L’intensification durable ne nécessite pas de technologies ou de pratiques particulières. Au lieu de cela, elle se concentre sur les résultats souhaités : plus de nourriture sur moins de terres, avec moins d’impact négatif sur l’environnement.
L’une des stratégies les plus prometteuses consiste à améliorer les variétés de cultures et les races de bétail. Le développement de semences résistantes aux ravageurs et aux maladies grâce à la sélection traditionnelle ou au génie génétique peut augmenter les rendements et réduire l’utilisation de pesticides. Les cultivars adaptés aux conditions locales et aux conditions météorologiques extrêmes, telles que la sécheresse et la chaleur, peuvent également aider les agriculteurs à produire plus de nourriture sans dégrader les écosystèmes.
Des technologies telles que les équipements agricoles de précision – qui combinent des données détaillées avec des robots, des capteurs et des images pour planter des graines et appliquer de l’eau, des engrais et des pesticides de manière plus efficace – peuvent augmenter la productivité des exploitations déjà à haut rendement tout en réduisant les coûts des intrants. Parmi une multitude de technologies gagnant-gagnant en cours de développement, on compte de meilleurs outils de prévision météorologique, qui aident les agriculteurs à choisir des dates optimales de plantation et de récolte, et des probiotiques liquides fixateurs d’azote, qui pourraient remplacer au moins certains engrais synthétiques.
Une autre stratégie consiste à faire pousser des cultures sur des jachères et à planter et récolter plus souvent sur des terres cultivées existantes. Cela augmente la productivité des terres déjà défrichées pour les cultures, réduisant le besoin de convertir les forêts et autres habitats naturels.
Système alimentaire durable
Bien que l’intensification durable soit un élément important pour que l’agriculture le soit également, elle ne peut pas faire le travail seule. Si nous essayons de produire suffisamment de nourriture pour répondre aux projections actuelles sans agrandir les terres cultivées, nous aurons besoin d’augmenter les rendements des cultures de 11% de 2006 à 2050 – plus que nous ne l’avons fait de 1962 à 2006 – un défi de taille étant donné que les gains passés sont largement attribués aux intrants ajoutés.
Elle doit donc s’accompagner d’une refonte du système alimentaire, pour tendre vers un modèle durable. Cela signifie lutter contre le gaspillage alimentaire et la suralimentation, mais aussi délaisser progressivement les régimes alimentaires de la viande et des produits laitiers, qui représentent une part démesurée de l’empreinte environnementale de l’agriculture.
De plus, dans ce que l’on appelle le paradoxe de Jevons, les gains d’efficacité peuvent inciter les agriculteurs à produire plus, ce qui peut entraîner un défrichement supplémentaire.
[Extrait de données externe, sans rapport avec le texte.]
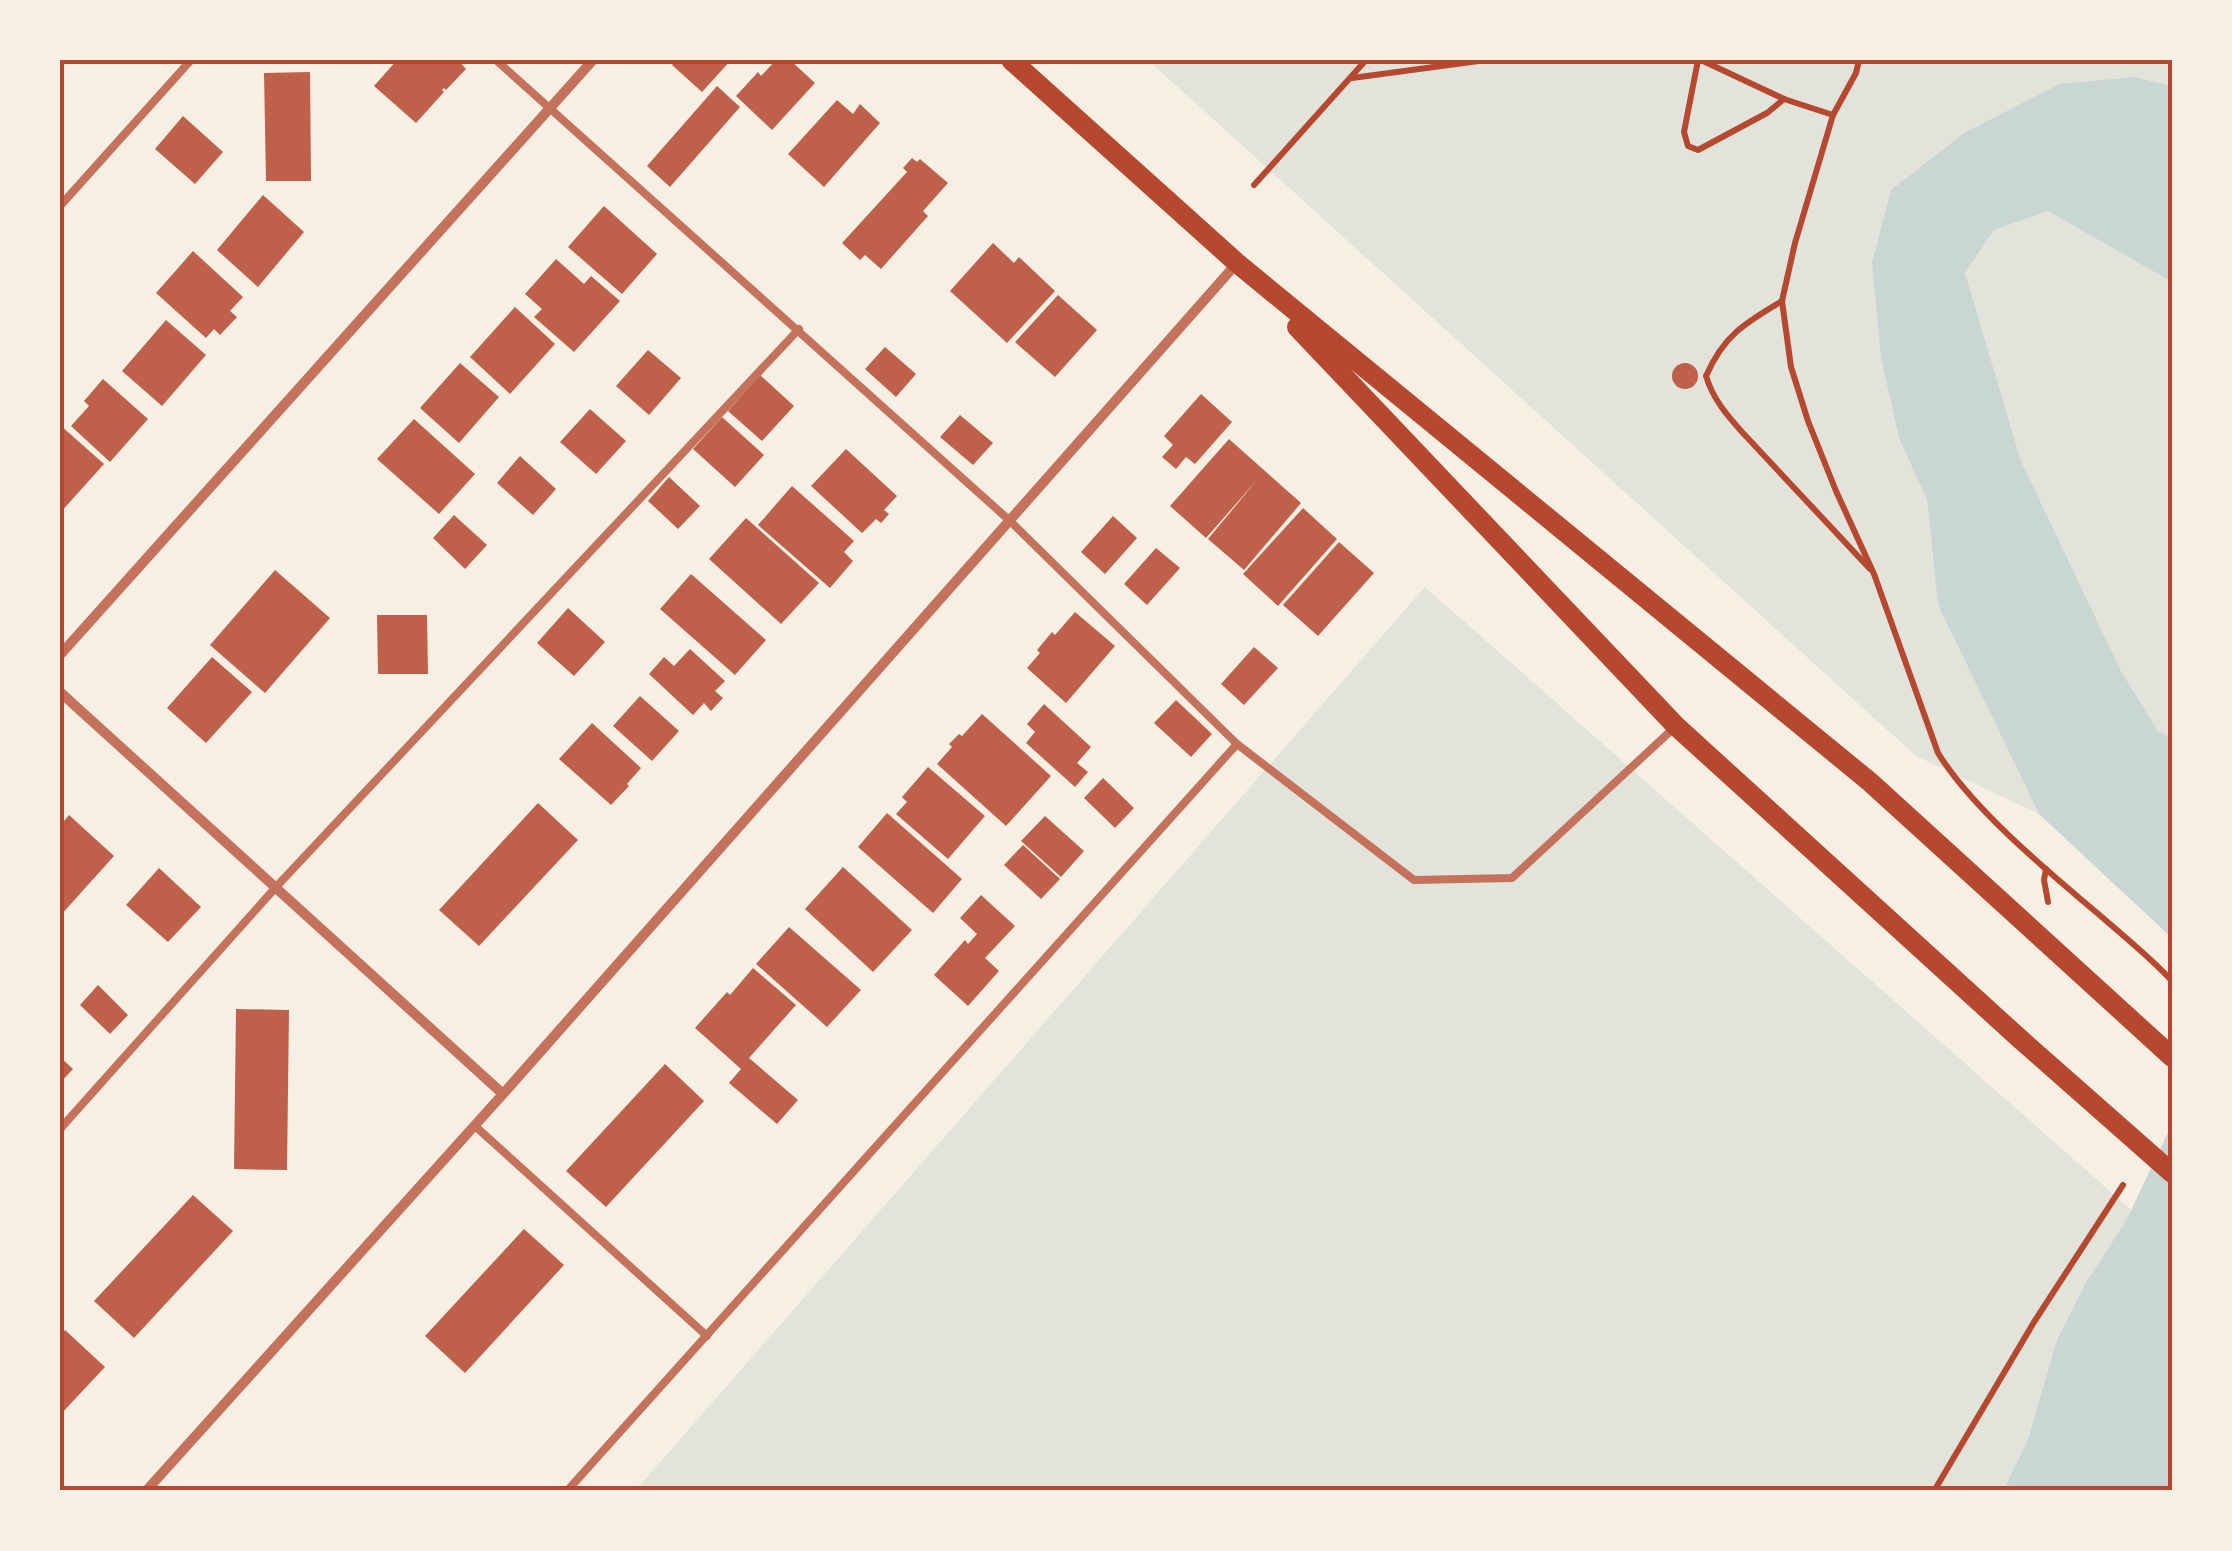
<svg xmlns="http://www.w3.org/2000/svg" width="2232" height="1551" viewBox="0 0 2232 1551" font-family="Lato,sans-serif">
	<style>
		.green { fill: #e2e4dc }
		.water { fill: #c9d6d2 }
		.building { fill: #bf614a }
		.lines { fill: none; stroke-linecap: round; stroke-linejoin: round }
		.path { stroke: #b5482f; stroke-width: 6 }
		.service { stroke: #c5725c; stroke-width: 8 }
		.minor { stroke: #c5725c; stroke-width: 10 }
		.secondary { stroke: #b5482f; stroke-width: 20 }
		.neatline { fill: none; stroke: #b5482f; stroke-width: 4 }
	</style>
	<rect width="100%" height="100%" fill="#f6efe4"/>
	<g class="green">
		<polygon points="1148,60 2172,60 2172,86 2135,77 1872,263 1881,359 1899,438 1927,500 1938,605 2039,814 1916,756"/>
		<polygon points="2048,211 2172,282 2172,739 2158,731 2121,671 2021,461 1965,273 1994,230"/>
		<polygon points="1425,587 2172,1246 2172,1491 635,1491"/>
	</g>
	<g class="water">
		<polygon points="2135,77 2172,86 2172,282 2048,211 1994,230 1965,273 2021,461 2121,671 2158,731 2172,739 2172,938 2039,814 1938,605 1927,500 1899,438 1881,359 1872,263 1891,190 1964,133 2060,84"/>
		<polygon points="2172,1124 2172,1491 2003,1491 2028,1440 2057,1340 2087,1281 2126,1221"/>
	</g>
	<g class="building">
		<polygon points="397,60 458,60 466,69 446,90 444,88 442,90 444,92 416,123 374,86"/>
		<polygon points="677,60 731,60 702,92 672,65"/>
		<polygon points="776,60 790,60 815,83 772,130 736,96 758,72 761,76"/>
		<polygon points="310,72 311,181 266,181 264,73"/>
		<polygon points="717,86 740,107 670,187 647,166"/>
		<polygon points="837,100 853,114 860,104 880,123 824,187 788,154"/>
		<polygon points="183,116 223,152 195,184 155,149"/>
		<polygon points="912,158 917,162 920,159 948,183 923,211 928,216 881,269 865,255 860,260 842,243 907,172 903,168"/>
		<polygon points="263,195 304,232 258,287 217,250"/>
		<polygon points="604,206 657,254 622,294 568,247"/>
		<polygon points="993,243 1014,263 1019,257 1055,291 1007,343 950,291"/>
		<polygon points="193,251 243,297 230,311 237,317 220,335 214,329 206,338 156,293"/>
		<polygon points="556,259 584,284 591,276 620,301 574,352 534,317 542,309 525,294"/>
		<polygon points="1058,295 1097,330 1055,377 1015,342"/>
		<polygon points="515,307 555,344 510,394 470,357"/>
		<polygon points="166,320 206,355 162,406 122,371"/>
		<polygon points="885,347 916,374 896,397 865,369"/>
		<polygon points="648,350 681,378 649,415 616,386"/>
		<circle cx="1685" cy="376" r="13"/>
		<polygon points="460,363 499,397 459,443 420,408"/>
		<polygon points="760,375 794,406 762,441 728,411"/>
		<polygon points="103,379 148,419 110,462 71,426 89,406 84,401"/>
		<polygon points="1201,394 1232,422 1195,464 1186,457 1176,469 1162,457 1173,445 1164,436"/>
		<polygon points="590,409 626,441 596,474 560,442"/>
		<polygon points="960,415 993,443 973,465 940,437"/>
		<polygon points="722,417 764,455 735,487 693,449"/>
		<polygon points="414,419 475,474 439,514 377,459"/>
		<polygon points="60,425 104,464 60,513"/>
		<polygon points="1229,439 1301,503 1244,570 1208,539 1257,480 1206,538 1170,506"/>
		<polygon points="846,449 897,496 884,510 889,514 881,523 876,519 862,533 811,486"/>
		<polygon points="520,456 556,489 533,515 497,483"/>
		<polygon points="669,477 700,506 678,529 648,501"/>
		<polygon points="792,486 854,541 844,552 853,561 830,588 758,525"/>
		<polygon points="1303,508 1337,539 1278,606 1243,574"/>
		<polygon points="454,515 487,545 465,569 433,538"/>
		<polygon points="1113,516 1137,538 1105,574 1081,552"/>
		<polygon points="746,518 819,583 781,624 709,559"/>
		<polygon points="1339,542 1374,573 1318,636 1283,605"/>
		<polygon points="1156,548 1180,568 1147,605 1124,584"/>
		<polygon points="275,570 330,618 265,693 210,645"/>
		<polygon points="691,574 766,640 735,675 660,609"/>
		<polygon points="568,608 605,642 574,676 537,643"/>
		<polygon points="1075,612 1115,646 1066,703 1027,668 1040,653 1037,650 1052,632 1055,635"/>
		<polygon points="377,615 427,615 428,674 378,674"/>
		<polygon points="1254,647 1278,668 1244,705 1221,684"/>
		<polygon points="690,649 725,681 715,691 723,698 711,711 704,703 693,715 649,674 664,657 674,666"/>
		<polygon points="212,657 252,692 206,743 167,708"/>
		<polygon points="640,696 679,731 652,761 613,726"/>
		<polygon points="1176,700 1212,734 1191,757 1154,723"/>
		<polygon points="1044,704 1091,747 1077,763 1088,772 1075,787 1026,743 1035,732 1027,724"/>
		<polygon points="982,714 1051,776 1006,826 937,764 952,747 949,744 959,734 962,736"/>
		<polygon points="592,723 641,768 627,784 629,786 611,805 559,759"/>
		<polygon points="928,767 985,816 948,859 896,814 907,802 902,797"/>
		<polygon points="1103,778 1134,808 1115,828 1084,798"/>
		<polygon points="538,803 578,840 479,946 439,910"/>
		<polygon points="887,813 962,879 933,913 858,847"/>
		<polygon points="69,815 114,856 60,916 60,826"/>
		<polygon points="1045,816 1084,851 1061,877 1021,841"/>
		<polygon points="1023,845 1060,879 1041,899 1004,865"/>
		<polygon points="843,867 912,930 873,972 805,909"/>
		<polygon points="159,868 201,907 168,942 126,905"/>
		<polygon points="981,895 1015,926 985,958 999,971 968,1006 934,975 965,940 968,944 977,934 960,918"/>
		<polygon points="789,927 861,990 827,1027 756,964"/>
		<polygon points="753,968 796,1005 749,1058 798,1100 777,1124 729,1083 741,1069 695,1028 727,992 730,995"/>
		<polygon points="98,985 128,1015 110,1034 80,1005"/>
		<polygon points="236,1009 289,1010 287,1170 234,1169"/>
		<polygon points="60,1057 73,1069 60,1083"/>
		<polygon points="665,1064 704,1101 606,1207 566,1171"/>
		<polygon points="193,1195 233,1231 134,1338 94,1301"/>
		<polygon points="524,1229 564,1265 465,1373 425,1336"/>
		<polygon points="65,1330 105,1367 60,1415 60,1336"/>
	</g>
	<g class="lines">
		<g class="path">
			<polyline points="1698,60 1684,132 1688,146 1698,150 1767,113 1784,99"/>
			<polyline points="1701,60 1784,99 1833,115"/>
			<path d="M1859,60L1856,73L1833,115L1795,243L1782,301L1791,367L1808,421L1836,491L1874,574L1938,753C1974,811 2050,873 2103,918C2127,939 2151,958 2172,981"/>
			<polyline points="1352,78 1486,60"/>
			<polyline points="1254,185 1366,60"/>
			<path d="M1782,301C1745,323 1724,335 1706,376C1713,399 1726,414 1742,432L1870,569"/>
			<polyline points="2046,869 2044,880 2048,902"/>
			<polyline points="1934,1491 2034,1322 2123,1185"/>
		</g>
		<g class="service">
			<polyline points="496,60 1009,520 1237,744 1414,880 1512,878 1676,726"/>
			<polyline points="60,206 191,60"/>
			<polyline points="475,1126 707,1336"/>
			<polyline points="60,1129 276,887 799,329"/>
			<polyline points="567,1491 1237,744"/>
		</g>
		<g class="minor">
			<polyline points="60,655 593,60"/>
			<polyline points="60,692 503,1094"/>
			<polyline points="146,1491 503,1094 1237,263"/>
		</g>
		<g class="secondary">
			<polyline points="1011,60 1237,263 1870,782 2172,1057"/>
			<polyline points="1297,327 1676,726 2019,1038 2172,1173"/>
		</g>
	</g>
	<rect width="2232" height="1551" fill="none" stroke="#f6efe4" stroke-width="125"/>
	<rect x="62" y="62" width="2108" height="1426" class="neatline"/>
</svg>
Afin de tirer pleinement parti de l’intensification durable, il faut donc s’assurer d’un plus grand contrôle des destinations des terres, et d’une protection toujours plus accrue des zones naturelles, afin de les interdire à l’expansion agricole.
De nombreux défis demeurent, mais le calcul de l’intensification durable est simple : plus nous produirons de nourriture sur le moins de terrain possible et avec le moins d’impact environnemental, plus les humains – et la nature – seront en meilleure santé.